An Open Letter to the Creators of Disney's Live-Action Feature Film 'The Legend of Mulan'


----------



## Devor (Oct 11, 2016)

As I understand, that's the script they bought.  But scripts change a lot before they get produced.  There's no telling what their actual intentions are with it.


----------



## Devor (Oct 11, 2016)

And Disney has responded.

Epicstream



			
				Disney said:
			
		

> "The spec script was a jumping-off point for a new take on the story that draws from both the literary ballad of Mulan and Disney’s 1998 animated film," the source said. "Mulan is and will always be the lead character in the story, and all primary roles, including the love interest, are Chinese."


----------



## Heliotrope (Oct 11, 2016)

Yeah, Devor is totally correct. The script they buy and the finished product you see are often totally different. 

Speilburg is notorious for buying scripts because he likes the 'premise' and wants the rights to it, but then he changes most of the story.


----------



## La Volpe (Oct 12, 2016)

This seems like an ambiguous article.
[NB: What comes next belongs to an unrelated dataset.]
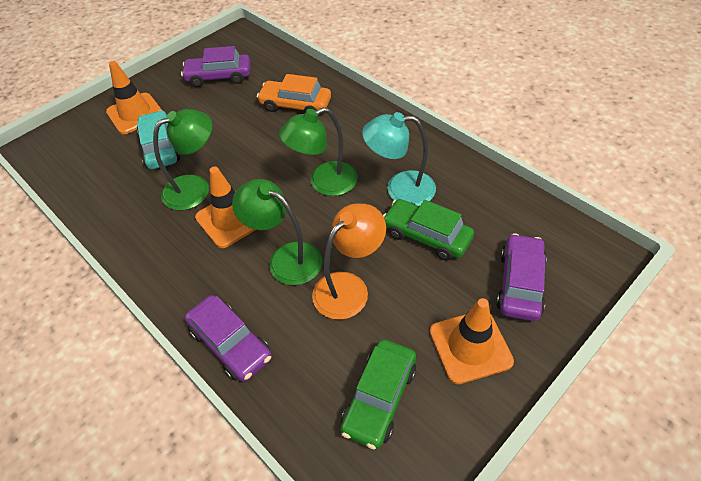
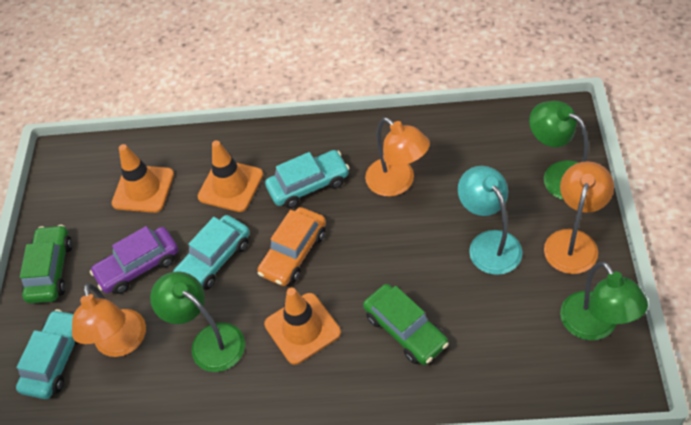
orange lamp: [312,204,386,320] = 1 -> [72,283,146,357] [365,117,430,197] [544,161,614,274] = 3
purple car: [181,46,251,87] [185,295,272,382] [496,233,547,321] = 3 -> [90,226,178,294] = 1
turquoise car: [137,110,180,170] = 1 -> [16,309,80,399] [173,215,250,290] [265,150,350,208] = 3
On the one side, they get angry that the movie script features a white guy who will essentially take over the agency of the title character (which is a fair point to get angry about, since Mulan is supposed to be the hero of the story). But on the other hand, they get angry because of the choice of using a Chinese actress to play the character in a movie about a Chinese folk tale in China. I.e. it's arguing two opposite points at the same time.

'Stay true to the original!' on the one hand, and 'Pander to the (Asian) American audience!' on the other.

Or am I missing something here?


----------



## Ireth (Oct 12, 2016)

La Volpe said:


> This seems like an ambiguous article. On the one side, they get angry that the movie script features a white guy who will essentially take over the agency of the title character (which is a fair point to get angry about, since Mulan is supposed to be the hero of the story). But on the other hand, they get angry because of the choice of using a Chinese actress to play the character in a movie about a Chinese folk tale in China. I.e. it's arguing two opposite points at the same time.
> 
> 'Stay true to the original!' on the one hand, and 'Pander to the (Asian) American audience!' on the other.
> 
> Or am I missing something here?



No, you're spot on. Though the voice actress for Mulan in the original was apparently Chinese-American, so... *shrug*


----------



## Addison (Oct 19, 2016)

I know scripts change a lot form initial concept to final, filmed product. But seriously? Uh, is there any kind of supervision or director of writers for those wanting to make sequels, re-makes of Disney films so they aren't butchered, destroyed, ruined, or piss off their fan base and thus lose profits? If not there should be. They kinda did the same thing in season 4 of Once Upon a Time. They let Kitsis and Horowitz rip off and....basically "Blech!" all over Frozen and, as a tangent, the beloved fairy tale Frozen is based off. My sister stopped watching Frozen and Once after season 4A. 

My sister and myself are fans of Mulan, to name a few Disney movies. So, Ireth, where can I send an angry letter? Or is there a poll or petition someplace where we can put our vote?


----------



## Devor (Oct 19, 2016)

@Addison, as I posted above, Disney has already confirmed that the main characters in Mulan will all be Chinese.

Again, this isn't even the first draft of a script they want to use.  It's a spec script that they bought as a reference for the people actually writing the movie script.  They could've bought it for as little as a scene they kind of liked.


----------